The good thing is that we don’t have to fully understand it in order to participate in it. But it is healthy to be comfortable with the mystery involved or the limits to our understanding. And we must resist the urge to – just because we can’t fully understand it – oversimplify it or reduce it to one verse, etc.

The opposite of over-simplifying it is not necessarily over-complicating it. The opposite of over-simplifying something could also be simply to let it be. And resisting the urge to reduce an irreducibly complex matter to something overly-simple so that we feel comfortable with it. When we try to do that, we end up missing out on good stuff and often embracing errors.

Peace be with you!

Linebyline June 8, 2011 at 3:42 pm

Chesterton said that the opposite of funny isn’t serious, but just not funny. I think the same applies to oversimplifying and overcomplicating things, as you mention here.

Interesting you should mention scrupulosity: Having a touch of that myself, I tend both to oversimplify things and overcomplicate things. Sometimes the same things!

Vince July 21, 2011 at 2:55 pm

There are a lot of simple religions out there – we call them false religions.
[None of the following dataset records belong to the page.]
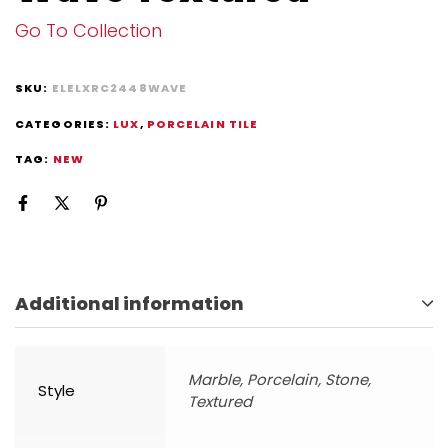
Go To Collection
SKU:
ELELXRC2448WAVE
CATEGORIES:
LUX
,
PORCELAIN TILE
TAG:
NEW
Additional information
Marble, Porcelain, Stone,
Style
Textured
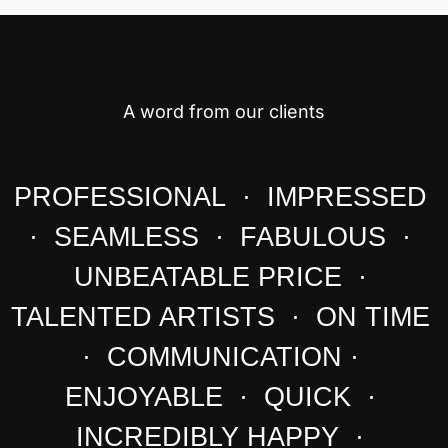
A word from our clients
PROFESSIONAL · IMPRESSED
· SEAMLESS · FABULOUS ·
UNBEATABLE PRICE ·
TALENTED ARTISTS · ON TIME
· COMMUNICATION ·
ENJOYABLE · QUICK ·
INCREDIBLY HAPPY ·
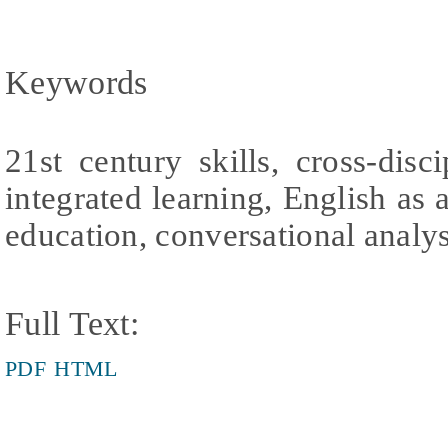
Keywords
21st century skills, cross-disc
integrated learning, English as 
education, conversational analys
Full Text:
PDF
HTML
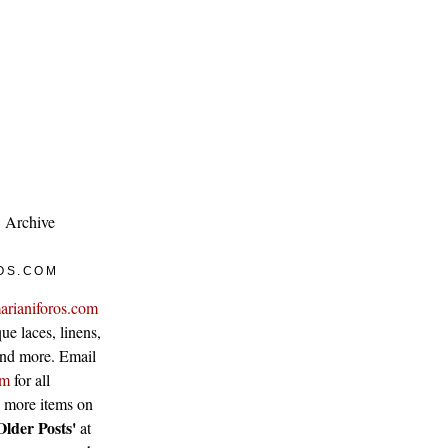
Archive
OS.COM
arianiforos.com
ue laces, linens,
 and more. Email
om
for all
w more items on
Older Posts'
at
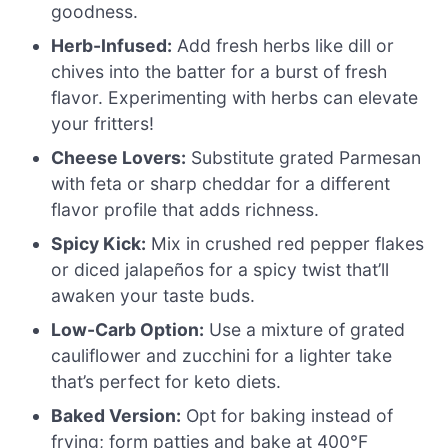
goodness.
Herb-Infused:
Add fresh herbs like dill or
chives into the batter for a burst of fresh
flavor. Experimenting with herbs can elevate
your fritters!
Cheese Lovers:
Substitute grated Parmesan
with feta or sharp cheddar for a different
flavor profile that adds richness.
Spicy Kick:
Mix in crushed red pepper flakes
or diced jalapeños for a spicy twist that’ll
awaken your taste buds.
Low-Carb Option:
Use a mixture of grated
cauliflower and zucchini for a lighter take
that’s perfect for keto diets.
Baked Version:
Opt for baking instead of
frying; form patties and bake at 400°F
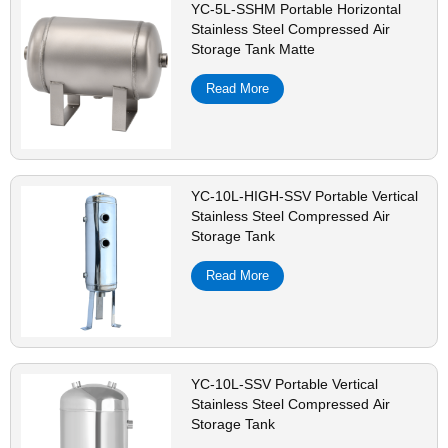
YC-5L-SSHM Portable Horizontal
Stainless Steel Compressed Air
Storage Tank Matte
Read More
YC-10L-HIGH-SSV Portable Vertical
Stainless Steel Compressed Air
Storage Tank
Read More
YC-10L-SSV Portable Vertical
Stainless Steel Compressed Air
Storage Tank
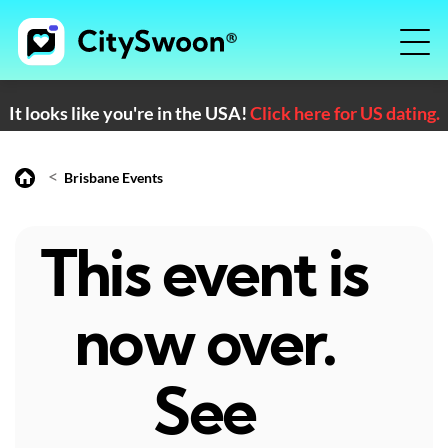
It looks like you're in the USA!
Click here for US dating.
<
Brisbane Events
This event is
now over.
See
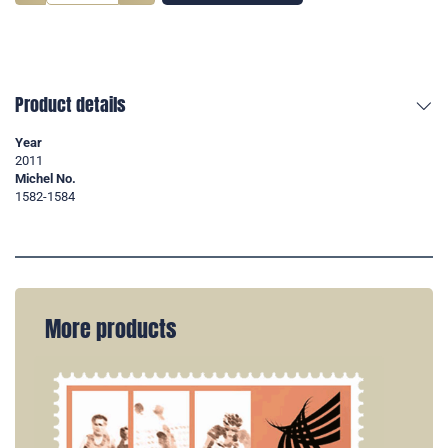
Product details
Year
2011
Michel No.
1582-1584
More products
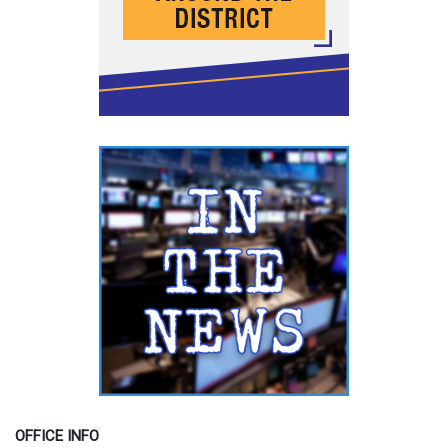
OFFICE INFO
They’re usually defended by simple comments as “your daddy will always love you.” I’ve literally heard that one from a well-meaning Protestant.
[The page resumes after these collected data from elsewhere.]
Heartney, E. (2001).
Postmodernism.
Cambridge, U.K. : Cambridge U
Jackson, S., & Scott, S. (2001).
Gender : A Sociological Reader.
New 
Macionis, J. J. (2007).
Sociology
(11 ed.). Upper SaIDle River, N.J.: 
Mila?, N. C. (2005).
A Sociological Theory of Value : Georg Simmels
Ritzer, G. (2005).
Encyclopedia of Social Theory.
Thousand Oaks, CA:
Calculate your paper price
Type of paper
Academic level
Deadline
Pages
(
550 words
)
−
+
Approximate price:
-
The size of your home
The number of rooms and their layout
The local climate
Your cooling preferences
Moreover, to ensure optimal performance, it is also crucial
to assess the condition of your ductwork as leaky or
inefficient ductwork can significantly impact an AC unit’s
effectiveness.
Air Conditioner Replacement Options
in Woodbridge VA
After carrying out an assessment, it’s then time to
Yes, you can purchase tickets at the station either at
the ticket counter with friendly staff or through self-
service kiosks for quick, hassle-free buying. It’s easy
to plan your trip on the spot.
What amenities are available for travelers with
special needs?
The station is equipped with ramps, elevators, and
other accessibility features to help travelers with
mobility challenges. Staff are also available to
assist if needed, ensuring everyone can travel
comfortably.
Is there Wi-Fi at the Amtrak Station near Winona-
Why anyone would think that something as complex and wonderful and incomprehensible as God would be simple to understand is beyond me. Catholicism – real, hard core, fundamental Catholicism – is a religion for people who understand that it’s a little more complex than saying a “Sinner’s Prayer” in the back of a church one day and claiming now to be always saved.

Your daddy may always love you, but you can separate yourself from His love by your actions and your stubborn defiance to his commandments.

Remember what CS Lewis said about atheism and simplistic religions, “Both these are boy’s philosophies.”

John April 1, 2013 at 3:38 am

Dear Catholic Christian brothers, peace be with you and your loved ones. As an Afghan Catholic Christian my special thanks wholeheartedly goes to brother Matt for his creativity and establishment of this blogma. Your thoughts and viewpoints are undoubtedly quite helpful to me. I learned a lot about my religion, Christianity, here and I appreciate your great efforts in putting your lovely words here which is a clear guidance to Christians like me who live in a country surrendered 99% by Muslim majority and where there is no Church and Christians like me are not allowed to have church and to practice their religion.
Lets pray for me, my family and kids, my country as a whole for our safety and security and for having a lawful government to allow minorities like me, christians to be also able to practice their religion and be able to open Churches for the followers of the Christian faith.
Love you all brothers and sistes,
Your prayers are the utmost importance for me.